“The implications of Setting Plato Straight are substantial. Reeser takes the developments of sexuality studies, queer theory, and translation studies into account to offer a substantially new and deeply sophisticated understanding of how problematic classical texts and ideas were transmitted and adapted in the Renaissance. While a number of scholars have considered homoerotics and same-sex sexuality in the Renaissance, none have engaged with Plato so systematically. Reeser demonstrates that Plato is crucial for understanding the production of cultural logic around sexuality. Although the ongoing politics of sexuality figure heavily in public culture, this book is not simply timely, but profoundly important.”

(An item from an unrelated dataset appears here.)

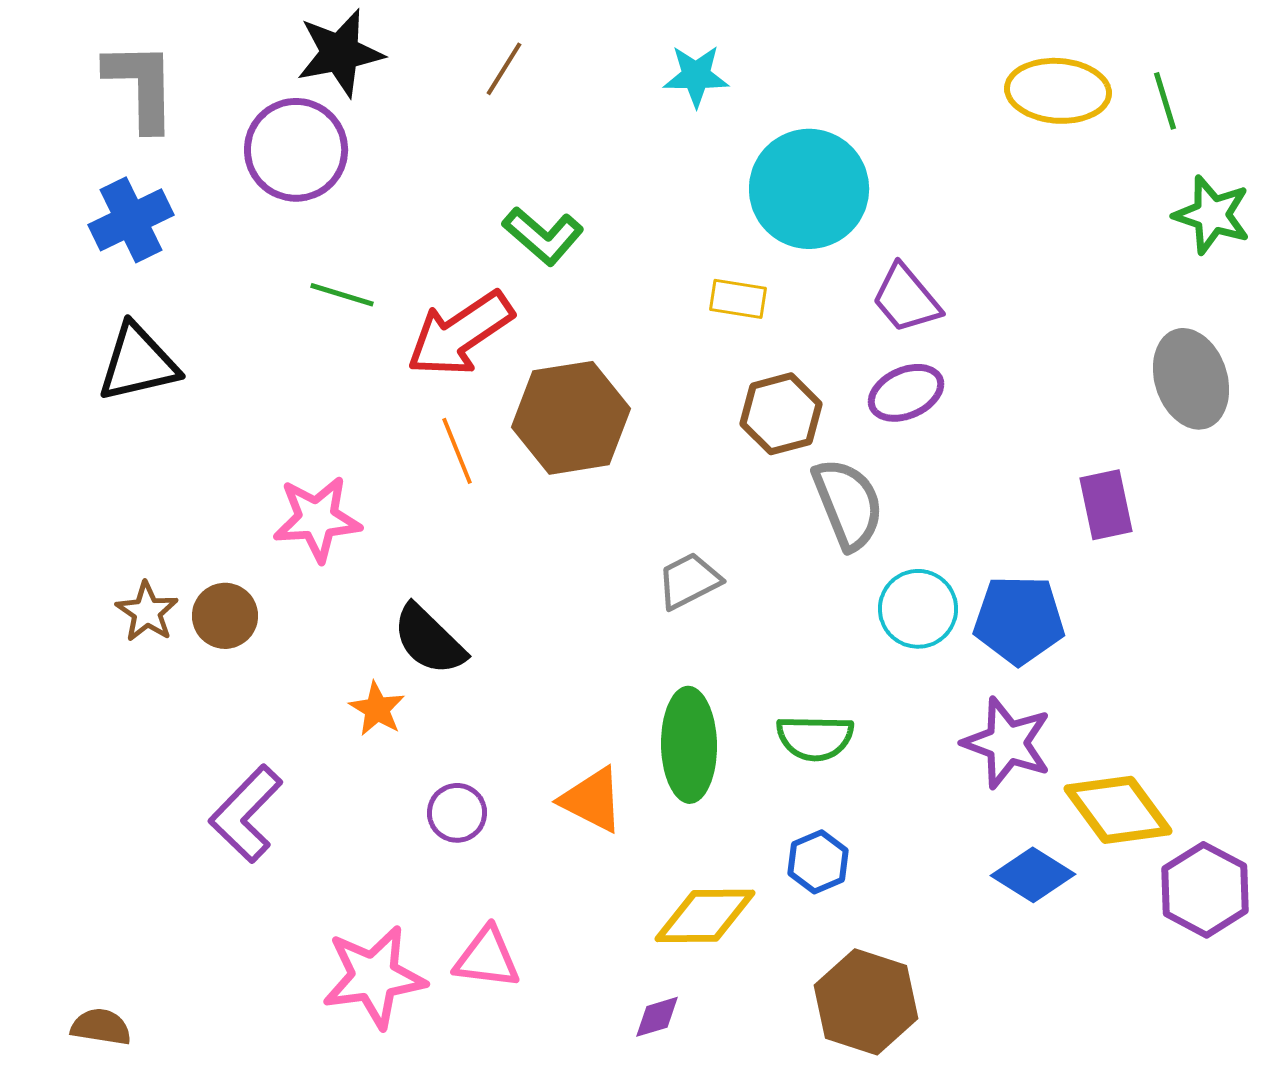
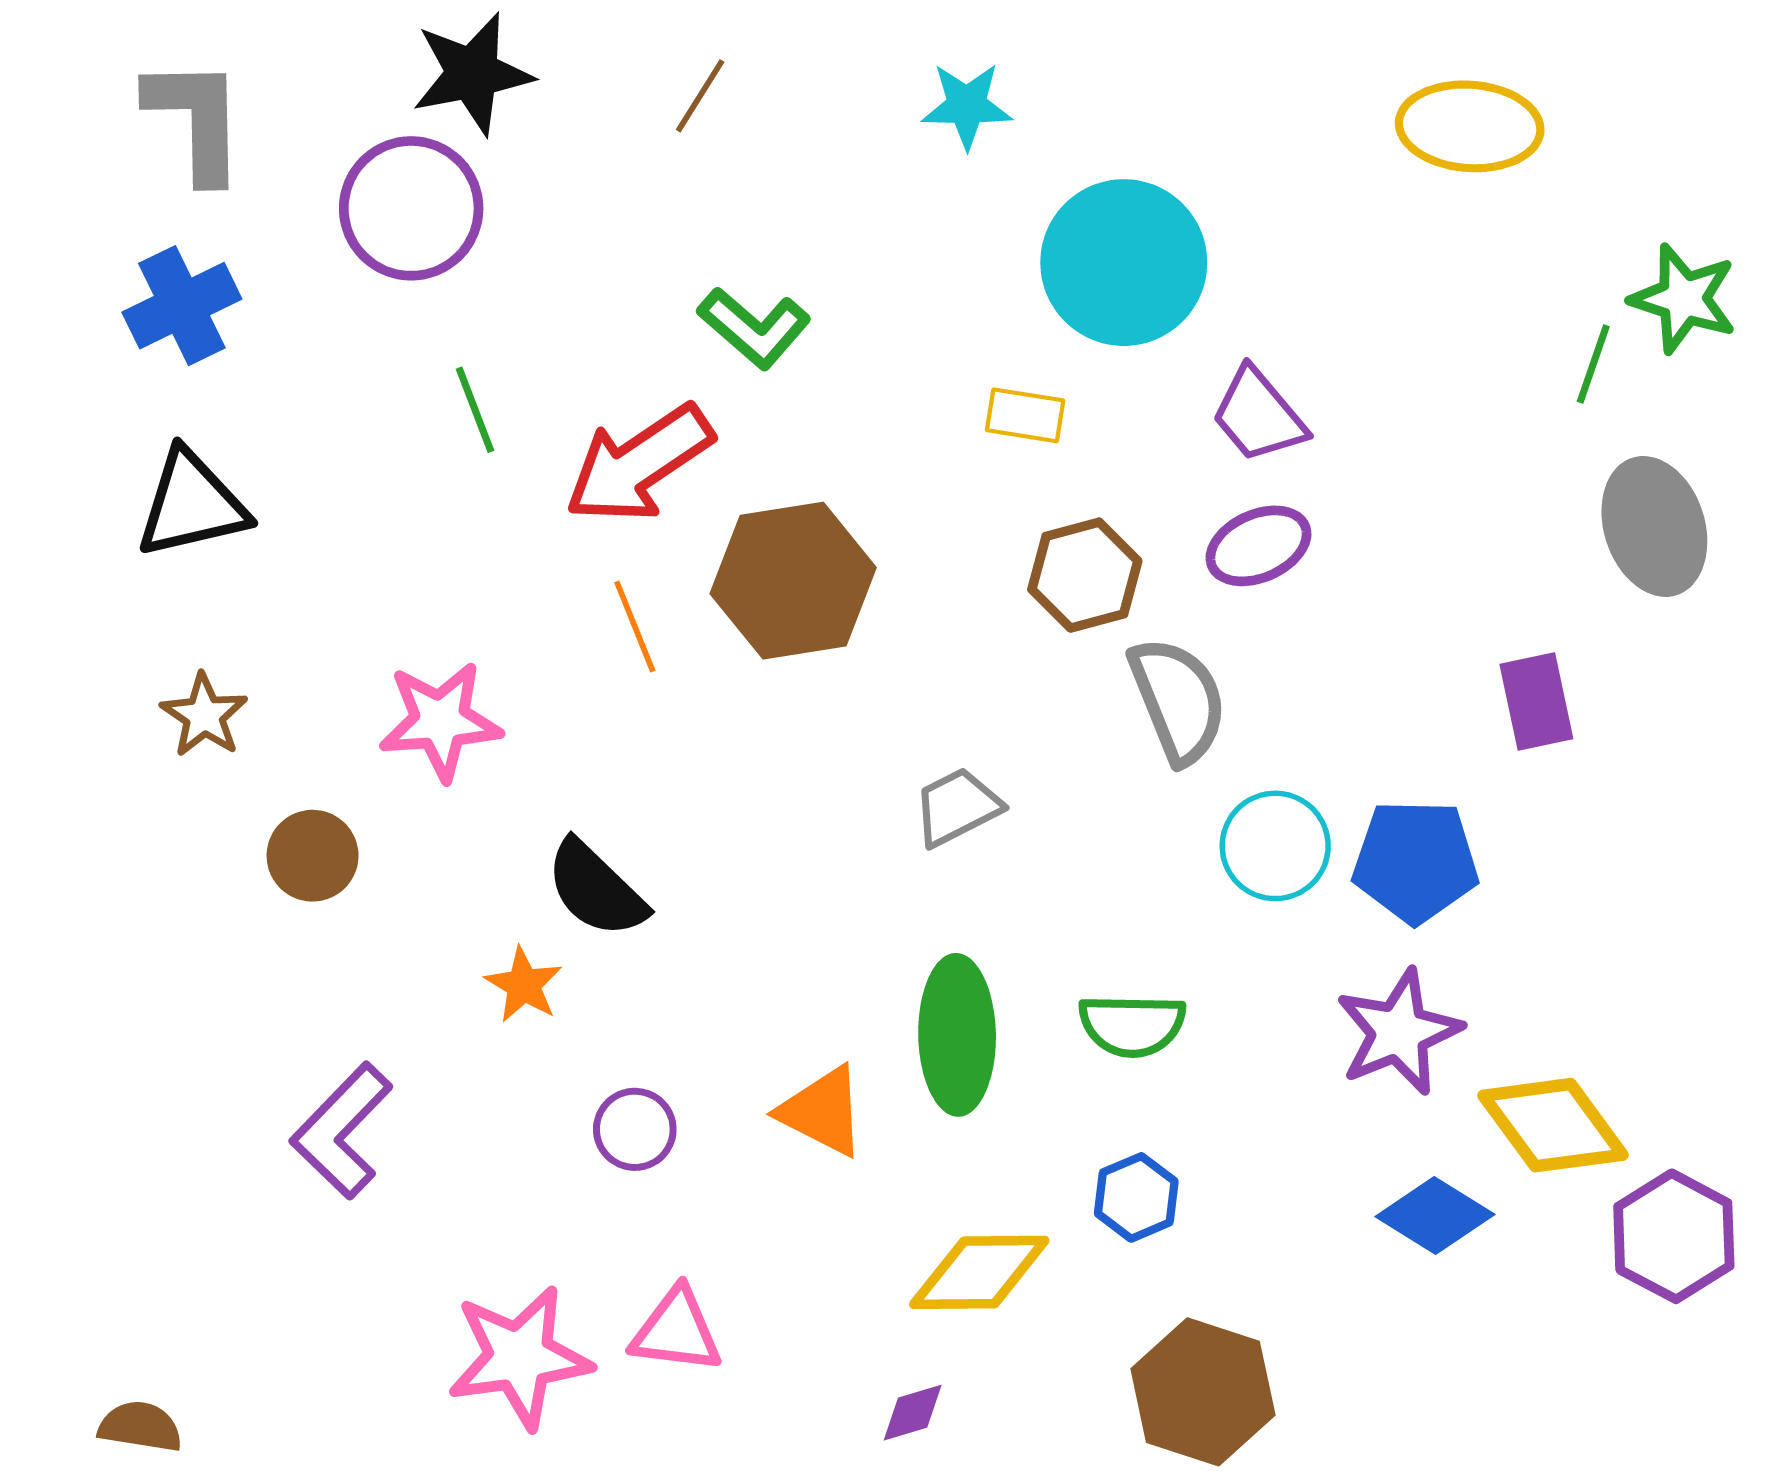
green line: (1165, 101) -> (1593, 364), moved, turned 36
green line: (342, 295) -> (475, 410), turned 52
brown star: (147, 612) -> (204, 715), moved
purple star: (1007, 743) -> (1399, 1032), turned 30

— Katherine Crawford, author of The Sexual Culture of the French Renaissance
“This book is a landmark study that will reward a careful study. . . . Despite its academic nature, Setting Plato Straight should be read by social policy makers of today, and of course any student of the Renaissance. But most of all it should read by anyone who thinks they know what love is. Hint: Plato knew.”
— Sun News Miami
“Reeser’s Setting Plato Straight is a masterpiece that combines scholarly erudition with a deep understanding of critical theory. It is a model piece of literary scholarship that will have a long shelf life.”
— Lawrence D. Kritzman, Dartmouth College
“Highly original and extremely important. Reeser undertakes to describe and analyze the issues of translation and sexuality raised by the reception of the works of Plato in the early modern period within a wider context than any other study undertaken. While focusing primarily on translations and literary reworkings of the erotic material in the platonic dialogues, Setting Plato Straight brings in medical, philosophical, and political writings to enhance understanding of the context in which these translations and literary works were created. It will contribute greatly to the scholarly debates concerning early modern sexuality.”
— Kathleen Long, director, Feminist, Gender, and Sexuality Studies, Cornell University
“Reeser presents a systematic, scholarly account of the manner in which fifteenth- and sixteenth-century Renaissance translators of Plato’s erotic dialogues dealt with Plato’s obvious positive acceptance of male/male and especially man/boy (pederasty) sexual love (eros). . . . Reeser’s book is richly complex and goes beyond mere hermeneutics of translation. Among the many books available dealing with this topic, this should be definitive. Extensive notes but no separate bibliography. Essential.”
— Choice
“In Setting Plato Straight, Reeser offers us a superbly nuanced, game-changing study of the history of sexuality through the lens of Renaissance translations of Plato. Reeser’s close readings of a wide range of continental texts are lucid and sophisticated, and his philological work is exemplary throughout. The book does an exceptional job of attending with care and rigor to both sexuality and hermeneutics (as well as to their intersection). The book has broad and significant implications for Renaissance studies. Scholars interested in humanism and humanist reading practices, Renaissance translation and philology, and the use of queer theory as a heuristic for Renaissance texts will all find the book engaging, challenging, useful, and even entertaining. For its combination of technical mastery and boundary breaking conceptual work, the committee enthusiastically awards the Gordan Prize to Setting Plato Straight.”
— Phyllis Goodhart Gordan Book Prize Committee
“Ambitious and stimulating. . .Setting Plato Straight is an important contribution to Renaissance reception studies as well as the study of early modern gender and sexuality. Scholars interested in the genealogy of European sexual heteronormativity should read this book.”